The Psychological Mechanism That Is the Precursor…

The psychological mechanism that is the precursor of disillusionment is one of the most interesting mental faculties ever known. It manifests itself as a need, a natural unconscious tendency to project idealizations onto real entities and situations. In the minds that experience it, all conscious mental activity seems prone to detach itself from the concrete and spontaneously blend with subjective and fanciful tones, creating a parallel reality in which experience is intensified and presented in ideal aspect. Freud, of course, classified what little he understood of this mechanism as mental illness. But if, on the one hand, it contributes to accentuate, if not to produce future unpleasant contrasts between expectation and reality, it should be noted that creativity is entirely dependent on this capacity to attribute fantastic qualities to concrete experience. From the poet who idealizes the beloved woman to the engineer who creates in his mind the impossible, all of them have their inventiveness, and therefore their distinctiveness, originating in this very same mental faculty.

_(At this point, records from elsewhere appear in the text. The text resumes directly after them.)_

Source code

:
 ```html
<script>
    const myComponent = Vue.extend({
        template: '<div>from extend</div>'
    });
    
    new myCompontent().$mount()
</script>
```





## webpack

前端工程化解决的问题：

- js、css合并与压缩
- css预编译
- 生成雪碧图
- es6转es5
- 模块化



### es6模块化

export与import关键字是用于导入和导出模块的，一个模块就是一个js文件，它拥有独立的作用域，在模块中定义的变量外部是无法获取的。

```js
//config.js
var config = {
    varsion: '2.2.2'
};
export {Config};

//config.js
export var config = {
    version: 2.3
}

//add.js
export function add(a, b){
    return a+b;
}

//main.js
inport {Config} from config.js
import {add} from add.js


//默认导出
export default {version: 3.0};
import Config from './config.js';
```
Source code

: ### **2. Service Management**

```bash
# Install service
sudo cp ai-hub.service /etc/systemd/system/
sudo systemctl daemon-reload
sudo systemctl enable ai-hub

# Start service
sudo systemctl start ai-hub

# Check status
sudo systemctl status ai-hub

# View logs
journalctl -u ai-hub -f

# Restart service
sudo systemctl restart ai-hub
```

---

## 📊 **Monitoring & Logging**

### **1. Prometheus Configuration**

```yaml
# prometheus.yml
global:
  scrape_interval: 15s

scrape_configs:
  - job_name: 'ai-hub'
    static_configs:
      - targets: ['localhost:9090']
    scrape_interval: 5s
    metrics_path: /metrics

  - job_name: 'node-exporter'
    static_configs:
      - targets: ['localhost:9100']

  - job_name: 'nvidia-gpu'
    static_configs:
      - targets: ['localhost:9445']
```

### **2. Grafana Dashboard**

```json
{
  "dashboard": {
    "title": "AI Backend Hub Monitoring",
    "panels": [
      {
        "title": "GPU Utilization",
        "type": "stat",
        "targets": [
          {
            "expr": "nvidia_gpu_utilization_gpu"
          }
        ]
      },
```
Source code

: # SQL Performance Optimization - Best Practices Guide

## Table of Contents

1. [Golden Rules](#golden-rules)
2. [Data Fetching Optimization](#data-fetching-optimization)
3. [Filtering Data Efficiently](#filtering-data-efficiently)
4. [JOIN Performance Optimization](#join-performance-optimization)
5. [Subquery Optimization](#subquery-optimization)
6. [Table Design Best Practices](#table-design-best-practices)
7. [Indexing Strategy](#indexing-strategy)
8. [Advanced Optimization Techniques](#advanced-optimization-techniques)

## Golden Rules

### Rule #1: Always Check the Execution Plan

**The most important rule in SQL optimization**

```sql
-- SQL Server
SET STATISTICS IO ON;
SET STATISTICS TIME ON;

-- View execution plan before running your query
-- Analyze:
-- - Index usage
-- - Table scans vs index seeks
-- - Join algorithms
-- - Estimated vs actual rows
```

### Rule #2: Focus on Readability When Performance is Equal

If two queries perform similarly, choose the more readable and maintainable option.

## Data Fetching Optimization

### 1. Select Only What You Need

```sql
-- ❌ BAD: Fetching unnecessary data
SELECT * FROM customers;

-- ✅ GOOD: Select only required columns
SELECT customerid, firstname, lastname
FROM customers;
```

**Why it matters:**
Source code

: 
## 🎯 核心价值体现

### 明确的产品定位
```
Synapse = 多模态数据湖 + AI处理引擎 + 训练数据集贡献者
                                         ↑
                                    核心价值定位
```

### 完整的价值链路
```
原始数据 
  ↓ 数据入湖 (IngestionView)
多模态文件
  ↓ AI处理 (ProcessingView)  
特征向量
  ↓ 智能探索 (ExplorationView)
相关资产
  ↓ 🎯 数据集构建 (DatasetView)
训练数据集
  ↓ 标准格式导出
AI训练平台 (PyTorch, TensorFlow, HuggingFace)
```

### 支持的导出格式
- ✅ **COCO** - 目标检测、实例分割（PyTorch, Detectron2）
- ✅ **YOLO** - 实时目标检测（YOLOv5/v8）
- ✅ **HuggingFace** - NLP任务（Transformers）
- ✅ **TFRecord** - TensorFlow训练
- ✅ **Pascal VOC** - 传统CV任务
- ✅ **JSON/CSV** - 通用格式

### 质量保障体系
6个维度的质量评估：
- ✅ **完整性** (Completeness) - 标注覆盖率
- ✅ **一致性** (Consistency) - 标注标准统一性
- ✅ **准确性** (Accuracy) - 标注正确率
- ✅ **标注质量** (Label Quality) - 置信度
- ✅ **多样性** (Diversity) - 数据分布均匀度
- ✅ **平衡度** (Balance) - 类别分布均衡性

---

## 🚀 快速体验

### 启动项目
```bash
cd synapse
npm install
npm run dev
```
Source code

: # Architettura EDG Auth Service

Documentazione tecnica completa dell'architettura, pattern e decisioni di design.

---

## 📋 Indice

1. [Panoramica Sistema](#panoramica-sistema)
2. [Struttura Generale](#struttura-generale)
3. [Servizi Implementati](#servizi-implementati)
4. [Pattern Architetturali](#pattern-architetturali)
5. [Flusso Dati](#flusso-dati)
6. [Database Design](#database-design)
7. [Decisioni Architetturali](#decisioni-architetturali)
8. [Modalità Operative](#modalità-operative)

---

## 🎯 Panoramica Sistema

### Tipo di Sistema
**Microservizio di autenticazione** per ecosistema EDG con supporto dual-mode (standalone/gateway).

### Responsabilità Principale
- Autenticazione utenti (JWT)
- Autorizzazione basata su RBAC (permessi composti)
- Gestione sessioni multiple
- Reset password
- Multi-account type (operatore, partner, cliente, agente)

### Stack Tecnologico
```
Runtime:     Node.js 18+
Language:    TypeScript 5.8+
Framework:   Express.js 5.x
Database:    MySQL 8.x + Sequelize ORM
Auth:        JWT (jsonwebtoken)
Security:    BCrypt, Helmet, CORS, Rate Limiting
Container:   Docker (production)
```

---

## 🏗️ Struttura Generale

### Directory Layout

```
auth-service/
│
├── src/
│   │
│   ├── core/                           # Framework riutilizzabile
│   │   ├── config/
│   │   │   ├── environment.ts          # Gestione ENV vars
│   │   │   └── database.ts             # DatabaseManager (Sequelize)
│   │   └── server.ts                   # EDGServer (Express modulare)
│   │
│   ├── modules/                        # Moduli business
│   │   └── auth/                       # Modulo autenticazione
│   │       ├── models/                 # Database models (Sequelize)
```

The Jungian Approach to Dream Interpretation…

As with everything else, the Jungian approach to dream interpretation is much more interesting than what is generally done in psychoanalysis. Starting from the same necessary principle that one must find meaning in them, but not restricting himself to an exclusively causal interpretation, Jung opens himself to an infinite horizon of possibilities. An attentive analyst is quickly impressed by the disparity between the dreams of the same individual, from the lucidity of manifestation to the almost always discrepant content, sometimes based in the present, sometimes in the past, sometimes in fantasies, and so on. There are dreams in which the linearity makes understanding easier, while in others there is a strange superposition of disconnected scenes, if not abstract images and a complete absence of a logical link. It is not rare to have the sensorial certainty that such and such event occurred in a dream, without having retained pictorial elements; as well as the memory of loose dialogues and speeches, in manifestations that defy reasoning. Not to mention dreams that are amazingly connected to events that take place in the future. Jung, noting all this complexity, is right in approaching each dream individually and repudiating the attempt to box them all into a “manual of interpretations”. It is true that the psychologist, acting in this way, most often finds himself in the dark; but such humility, not to say courage, can occasionally pay off.